One of the early steps a small business needs to undertake is the creation of a cybersecurity policy. This is not a trivial undertaking, and taking a look at the information below will undoubtedly make this project look daunting to the average small business owner. A good solution would be to find a cybersecurity professional with experience in policy creation and implementation and outsource this project to them.
Having the policy in place is one thing. The next step is to train your employees to the policy, and explain the importance of cybersecurity to the survival of the business, and how to recognize threats and what to do about them as they arise.
Your cyber action plan should include:
- Security roles and responsibilities – who is the go to person(s) in your organization?
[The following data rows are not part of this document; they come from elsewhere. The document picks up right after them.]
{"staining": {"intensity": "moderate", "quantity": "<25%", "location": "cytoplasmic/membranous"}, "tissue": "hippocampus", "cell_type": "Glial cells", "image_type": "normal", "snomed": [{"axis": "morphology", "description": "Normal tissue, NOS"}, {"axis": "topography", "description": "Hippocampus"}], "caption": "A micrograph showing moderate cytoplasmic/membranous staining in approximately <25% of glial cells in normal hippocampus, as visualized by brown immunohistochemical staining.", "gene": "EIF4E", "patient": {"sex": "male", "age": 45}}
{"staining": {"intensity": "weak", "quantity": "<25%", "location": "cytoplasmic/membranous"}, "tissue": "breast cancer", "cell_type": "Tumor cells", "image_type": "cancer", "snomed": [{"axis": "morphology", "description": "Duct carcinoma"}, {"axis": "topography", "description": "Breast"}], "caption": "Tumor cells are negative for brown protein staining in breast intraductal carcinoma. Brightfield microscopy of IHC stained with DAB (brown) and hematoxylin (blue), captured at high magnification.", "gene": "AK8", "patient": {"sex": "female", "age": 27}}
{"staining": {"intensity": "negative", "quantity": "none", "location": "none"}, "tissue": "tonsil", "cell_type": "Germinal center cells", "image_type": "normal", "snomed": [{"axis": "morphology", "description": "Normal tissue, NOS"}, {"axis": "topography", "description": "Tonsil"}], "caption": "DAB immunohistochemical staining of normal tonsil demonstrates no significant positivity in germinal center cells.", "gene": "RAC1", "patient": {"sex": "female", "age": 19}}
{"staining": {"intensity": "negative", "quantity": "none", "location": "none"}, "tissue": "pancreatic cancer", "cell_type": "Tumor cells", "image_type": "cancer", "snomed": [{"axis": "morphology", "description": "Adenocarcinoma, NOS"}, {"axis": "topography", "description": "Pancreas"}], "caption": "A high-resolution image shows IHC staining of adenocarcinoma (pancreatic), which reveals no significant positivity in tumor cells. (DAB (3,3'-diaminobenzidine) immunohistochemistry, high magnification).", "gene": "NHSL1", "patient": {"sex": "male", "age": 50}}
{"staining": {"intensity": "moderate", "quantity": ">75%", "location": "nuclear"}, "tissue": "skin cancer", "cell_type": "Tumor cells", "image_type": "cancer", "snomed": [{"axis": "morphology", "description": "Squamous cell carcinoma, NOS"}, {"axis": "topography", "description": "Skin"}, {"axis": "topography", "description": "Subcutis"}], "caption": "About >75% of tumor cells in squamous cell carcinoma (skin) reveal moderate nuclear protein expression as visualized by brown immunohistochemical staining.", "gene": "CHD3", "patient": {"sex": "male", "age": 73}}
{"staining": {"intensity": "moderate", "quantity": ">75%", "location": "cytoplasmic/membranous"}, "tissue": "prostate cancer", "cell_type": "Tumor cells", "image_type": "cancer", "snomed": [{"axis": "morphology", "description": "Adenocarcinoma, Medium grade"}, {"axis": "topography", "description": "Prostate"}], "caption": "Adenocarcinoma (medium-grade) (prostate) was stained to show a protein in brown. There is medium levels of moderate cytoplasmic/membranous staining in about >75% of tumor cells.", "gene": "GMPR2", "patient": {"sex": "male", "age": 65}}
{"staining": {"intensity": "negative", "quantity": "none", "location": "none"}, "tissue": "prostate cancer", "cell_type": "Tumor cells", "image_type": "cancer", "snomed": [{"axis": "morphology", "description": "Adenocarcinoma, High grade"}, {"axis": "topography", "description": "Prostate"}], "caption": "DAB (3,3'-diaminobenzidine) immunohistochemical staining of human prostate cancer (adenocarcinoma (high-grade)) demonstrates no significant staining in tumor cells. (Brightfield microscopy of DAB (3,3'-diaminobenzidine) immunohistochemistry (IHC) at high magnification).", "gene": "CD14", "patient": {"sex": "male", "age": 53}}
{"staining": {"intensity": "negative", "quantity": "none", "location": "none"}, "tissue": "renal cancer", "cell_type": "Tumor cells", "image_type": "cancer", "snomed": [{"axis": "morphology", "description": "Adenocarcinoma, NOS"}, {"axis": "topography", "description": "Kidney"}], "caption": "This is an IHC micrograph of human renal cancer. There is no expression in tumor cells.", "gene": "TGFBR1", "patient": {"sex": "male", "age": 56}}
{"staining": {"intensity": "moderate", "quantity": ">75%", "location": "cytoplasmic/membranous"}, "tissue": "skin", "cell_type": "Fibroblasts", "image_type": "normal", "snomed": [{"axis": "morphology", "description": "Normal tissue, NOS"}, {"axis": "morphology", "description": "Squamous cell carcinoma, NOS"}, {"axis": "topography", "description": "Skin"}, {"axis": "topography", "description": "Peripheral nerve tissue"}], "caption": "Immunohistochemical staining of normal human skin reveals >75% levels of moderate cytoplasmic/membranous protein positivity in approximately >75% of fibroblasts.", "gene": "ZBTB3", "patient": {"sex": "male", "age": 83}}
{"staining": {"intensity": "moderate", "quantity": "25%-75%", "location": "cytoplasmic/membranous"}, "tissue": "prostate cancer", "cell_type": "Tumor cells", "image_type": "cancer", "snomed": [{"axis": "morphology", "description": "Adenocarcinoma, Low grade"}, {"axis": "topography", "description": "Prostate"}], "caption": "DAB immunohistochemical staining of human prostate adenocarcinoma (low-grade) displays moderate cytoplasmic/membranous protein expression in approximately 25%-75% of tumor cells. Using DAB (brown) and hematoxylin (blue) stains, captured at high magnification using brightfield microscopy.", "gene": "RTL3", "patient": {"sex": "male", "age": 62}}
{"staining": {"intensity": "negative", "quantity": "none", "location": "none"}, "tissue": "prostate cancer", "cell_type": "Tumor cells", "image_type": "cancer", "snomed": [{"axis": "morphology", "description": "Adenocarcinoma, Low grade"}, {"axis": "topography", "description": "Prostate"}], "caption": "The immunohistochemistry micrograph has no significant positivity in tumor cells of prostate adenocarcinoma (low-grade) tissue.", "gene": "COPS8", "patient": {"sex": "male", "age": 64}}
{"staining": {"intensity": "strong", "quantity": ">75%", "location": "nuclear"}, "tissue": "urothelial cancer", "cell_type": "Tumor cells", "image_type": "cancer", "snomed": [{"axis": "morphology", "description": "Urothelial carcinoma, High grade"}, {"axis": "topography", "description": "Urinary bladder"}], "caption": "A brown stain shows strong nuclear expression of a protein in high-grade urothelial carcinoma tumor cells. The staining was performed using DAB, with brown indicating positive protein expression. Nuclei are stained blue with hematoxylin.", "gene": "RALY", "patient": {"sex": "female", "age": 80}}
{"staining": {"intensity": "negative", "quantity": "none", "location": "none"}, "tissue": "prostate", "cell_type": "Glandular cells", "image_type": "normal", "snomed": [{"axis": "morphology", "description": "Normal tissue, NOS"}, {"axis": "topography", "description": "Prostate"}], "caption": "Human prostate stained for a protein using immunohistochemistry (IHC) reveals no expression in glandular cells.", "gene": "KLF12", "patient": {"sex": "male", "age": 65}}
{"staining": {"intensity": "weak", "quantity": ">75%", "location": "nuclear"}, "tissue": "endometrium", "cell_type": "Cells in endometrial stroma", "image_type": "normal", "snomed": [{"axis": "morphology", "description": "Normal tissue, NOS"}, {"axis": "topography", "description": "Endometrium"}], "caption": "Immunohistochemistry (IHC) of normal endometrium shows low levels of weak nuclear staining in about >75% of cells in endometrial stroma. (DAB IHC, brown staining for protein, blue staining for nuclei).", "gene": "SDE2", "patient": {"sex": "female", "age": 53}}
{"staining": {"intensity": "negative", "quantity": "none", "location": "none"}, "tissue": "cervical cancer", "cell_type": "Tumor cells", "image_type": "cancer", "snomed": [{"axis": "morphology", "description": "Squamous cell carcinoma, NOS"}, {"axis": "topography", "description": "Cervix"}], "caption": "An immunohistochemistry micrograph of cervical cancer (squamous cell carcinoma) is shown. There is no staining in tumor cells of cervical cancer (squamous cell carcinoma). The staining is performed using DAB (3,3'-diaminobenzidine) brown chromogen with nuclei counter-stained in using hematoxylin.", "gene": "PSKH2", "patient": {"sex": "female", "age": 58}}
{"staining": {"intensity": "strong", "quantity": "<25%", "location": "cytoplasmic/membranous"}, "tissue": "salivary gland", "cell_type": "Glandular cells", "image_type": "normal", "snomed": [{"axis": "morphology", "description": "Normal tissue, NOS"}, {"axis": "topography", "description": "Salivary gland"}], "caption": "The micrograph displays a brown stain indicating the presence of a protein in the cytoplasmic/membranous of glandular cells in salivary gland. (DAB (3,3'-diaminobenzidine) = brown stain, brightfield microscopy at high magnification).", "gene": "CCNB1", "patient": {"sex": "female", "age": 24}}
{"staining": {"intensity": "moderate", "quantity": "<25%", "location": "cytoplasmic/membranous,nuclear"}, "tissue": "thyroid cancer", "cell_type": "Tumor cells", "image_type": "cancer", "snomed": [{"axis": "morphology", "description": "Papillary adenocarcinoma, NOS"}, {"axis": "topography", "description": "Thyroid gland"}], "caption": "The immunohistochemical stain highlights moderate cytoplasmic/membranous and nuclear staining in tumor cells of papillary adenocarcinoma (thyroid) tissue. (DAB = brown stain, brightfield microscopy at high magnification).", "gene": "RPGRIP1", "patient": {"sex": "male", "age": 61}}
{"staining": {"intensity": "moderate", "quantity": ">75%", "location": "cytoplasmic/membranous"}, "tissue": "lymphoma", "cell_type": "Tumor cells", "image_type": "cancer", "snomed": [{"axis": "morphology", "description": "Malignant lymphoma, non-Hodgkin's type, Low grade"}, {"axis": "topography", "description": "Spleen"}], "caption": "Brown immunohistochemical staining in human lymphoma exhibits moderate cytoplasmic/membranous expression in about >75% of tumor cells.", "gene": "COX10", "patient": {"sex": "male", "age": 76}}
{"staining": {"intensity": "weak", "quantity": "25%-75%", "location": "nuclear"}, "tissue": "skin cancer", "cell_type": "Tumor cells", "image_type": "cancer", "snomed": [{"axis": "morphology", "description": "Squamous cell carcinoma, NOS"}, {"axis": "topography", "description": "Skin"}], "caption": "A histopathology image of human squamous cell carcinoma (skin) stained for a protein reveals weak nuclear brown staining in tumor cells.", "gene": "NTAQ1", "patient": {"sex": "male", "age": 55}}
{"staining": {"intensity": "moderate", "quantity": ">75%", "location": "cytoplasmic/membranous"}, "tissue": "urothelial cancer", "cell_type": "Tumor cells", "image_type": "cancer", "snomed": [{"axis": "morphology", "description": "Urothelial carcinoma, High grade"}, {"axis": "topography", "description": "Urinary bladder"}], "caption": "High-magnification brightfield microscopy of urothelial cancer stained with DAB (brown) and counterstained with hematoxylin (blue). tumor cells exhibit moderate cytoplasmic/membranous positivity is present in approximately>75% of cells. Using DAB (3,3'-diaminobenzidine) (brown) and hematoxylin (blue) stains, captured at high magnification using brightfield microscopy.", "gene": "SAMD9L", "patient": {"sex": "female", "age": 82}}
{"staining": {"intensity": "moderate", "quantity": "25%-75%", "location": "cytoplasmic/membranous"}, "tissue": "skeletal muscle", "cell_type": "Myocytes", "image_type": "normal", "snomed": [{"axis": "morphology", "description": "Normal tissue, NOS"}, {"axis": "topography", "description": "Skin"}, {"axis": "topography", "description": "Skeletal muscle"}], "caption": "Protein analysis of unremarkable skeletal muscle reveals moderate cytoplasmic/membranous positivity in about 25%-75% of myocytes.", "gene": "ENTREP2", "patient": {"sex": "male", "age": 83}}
- Computer and Internet usage policy
- Social media policy
- BYOD policy
- Employee training on cybersecurity with emphasis on social engineering, fraud, phone scams, and phishing
- Malware protection
- A vulnerability scan or penetration test performed by a qualified cybersecurity professional
- Risk mitigation activities based on the findings of the security testing.
This process will take some time, and require a significant budget. Ideally, this should be an iterative process where your cybersecurity team performs periodic reviews, provides continuing employee education, and suggests new strategies and solutions as new threats are manifested. If you have been kicking the can down the road on this subject, the time to start is now. The likelihood that your business network is experiencing a breach currently without your knowledge is actually pretty high, and getting this project underway is one way to discover the breach and remediate it.